The stage was cleared and the Massed Mariachi, taking up position at the microphones, began to play La Cucaracha with the Kittens of Chaos doing a daring can-can in the background. Barely into the second chorus the music tailed off, black clouds covered the sun and the sky darkened. A large group of heavily armed Chats Suterrains materialised onto the stage all in white leather coats, purple-glassed goggles and pith helmets. They brushed the band aside whilst the Kittens of Chaos seethed. Outnumbered and outgunned they sat heavily on Kiki la Berserker before she could start a scrap. Her boggle-eyes fired imaginary thunderbolts and her spittle ate corrosively into the smoking floorboards. Several sturdy Chats dragged two heavy campaign chests to the front of the stage and opened one of them out to reveal a Tesla coil on a copper coloured pylon. A polished metal cage was bolted in place around it and heavily insulated high tension cables were run out to the second crate. Le Chat-in-charge threw a large knife switch and the contents of the box set up a wild humming that ascended in pitch until it achieved a nerve-shattering whine. Lightning crackled outwards from the Tesla coil and an eerie green ionised mist began to spread from around the arcing electro-magnetic discharge. Slowly an image formed within the billowing cloud. It was a holographic figure, convincingly life like except for being green, transparent and a bit wobbly. It was bipedal, bulky and scaly. An angular reptilian head hissed and flicked out its tongue and Phoebles felt he could discern something a bit tentacley around the upper lip. Piercing, bilious eyes with narrowly slit-pupils seemed to grow and grow until they were all that the onlookers were aware of. They appeared to glare disconcertingly into the soul of each individual in the audience.

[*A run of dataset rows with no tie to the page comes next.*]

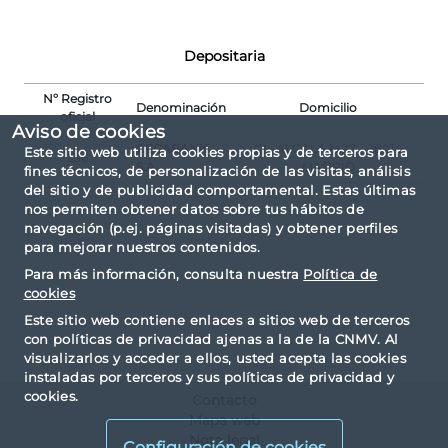
Depositaria
Nº Registro
Denominación
Domicilio
oficial
Aviso de cookies
CECABANK,
CL. ALCALA N.27 - 28014
Este sitio web utiliza cookies propias y de terceros para
236
S.A.
MADRID
fines técnicos, de personalización de las visitas, análisis
del sitio y de publicidad comportamental. Estas últimas
nos permiten obtener datos sobre tus hábitos de
navegación (p.ej. páginas visitadas) y obtener perfiles
para mejorar nuestros contenidos.
Para más información, consulta nuestra
Política de
cookies
Este sitio web contiene enlaces a sitios web de terceros
con políticas de privacidad ajenas a la de la CNMV. Al
visualizarlos y acceder a ellos, usted acepta las cookies
instaladas por terceros y sus políticas de privacidad y
cookies.
Contacto
Mapa web
Nota legal
Configuración de cookies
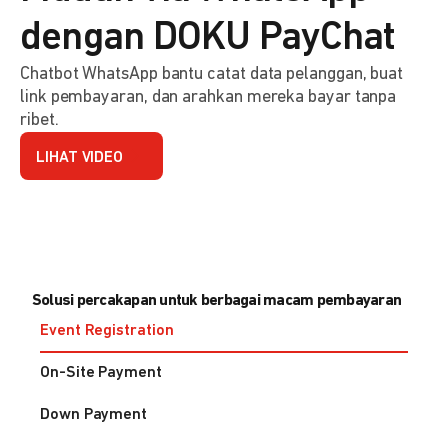
dengan DOKU PayChat
Chatbot WhatsApp bantu catat data pelanggan, buat
link pembayaran, dan arahkan mereka bayar tanpa
ribet.
LIHAT VIDEO
Solusi percakapan untuk berbagai macam pembayaran
Event Registration
On-Site Payment
Down Payment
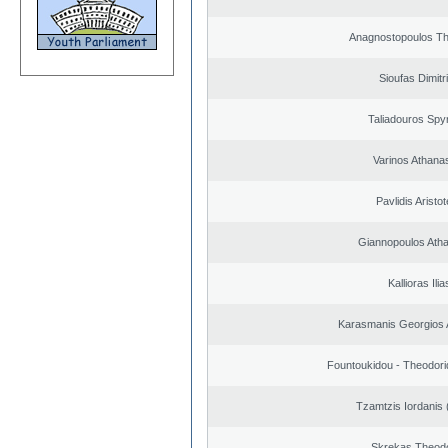
Anagnostopoulos T
Sioufas Dimitr
Taliadouros Spy
Varinos Athana
Pavlidis Aristot
Giannopoulos Ath
Kallioras Ilia
Karasmanis Georgios 
Fountoukidou - Theodori
Tzamtzis Iordanis 
Skrekas Theod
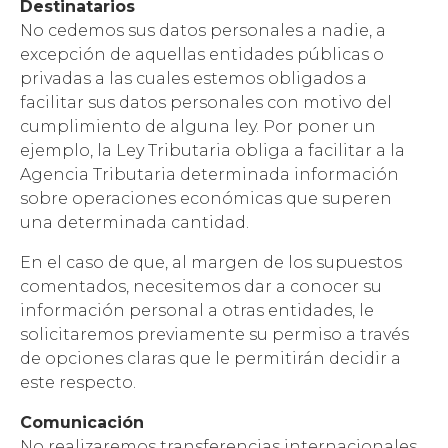
Destinatarios
No cedemos sus datos personales a nadie, a
excepción de aquellas entidades públicas o
privadas a las cuales estemos obligados a
facilitar sus datos personales con motivo del
cumplimiento de alguna ley. Por poner un
ejemplo, la Ley Tributaria obliga a facilitar a la
Agencia Tributaria determinada información
sobre operaciones económicas que superen
una determinada cantidad.
En el caso de que, al margen de los supuestos
comentados, necesitemos dar a conocer su
información personal a otras entidades, le
solicitaremos previamente su permiso a través
de opciones claras que le permitirán decidir a
este respecto.
Comunicación
No realizaremos transferencias internacionales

“MEDLING EARTHLINGS. WE KNOW WHO YOU ARE. WE KNOW WHERE YOU LIVE. AND WE KNOW WHERE YOUR CHILDREN GO TO SCHOOL. WE WILL REMEMBER!”

Pause… then a dramatic crack as the coil discharged and the plasma cloud dispersed. Les chats packed up their equipment and departed without a word.

“Bugger me!” exclaimed Dark Flo.

Everyone seemed to be looking around at once, some scared, some bemused. A search for Les Chats Souterrains was rapidly organised, Polly Karpova flew her Red Rata in low-level sorties over the fair ground, but no trace of their presence could be discovered. Slowly the skies cleared and daylight returned; for the moment the prophetic threat was put to one side and the Mariachi struck up once more.

Much later the gang were having a romantically lantern-lit picnic supper spread out on a luscious vintage tangerine/red, Chiadma goats wool rug that Beryl had picked up in an Essaouiran souk. Scrumpled napkins and greasy paper plates of discarded chicken wings and sandwich crusts littered the carpet and surrounding grass.

“Did we actually fix anything?” asked Phoebles.

“Doubt it.” Googleberry looked up from his bowl of pyrotechnical bread-and-butter pudding, with custard. “It looked a bit working class, so I stuck a sparkler in it,” he explained as he reclined, sucking noisily between mouthfuls on an Iznik porcelain hubble-bubble pipe.

“And the Lizard Thing’s threat?”

“Oh, probably just the prelude to another adventure.”

Boz watched a white plume moth carelessly spiralling in towards the guttering, spluttering Tilly lamp that illuminated their repast, and he sighed.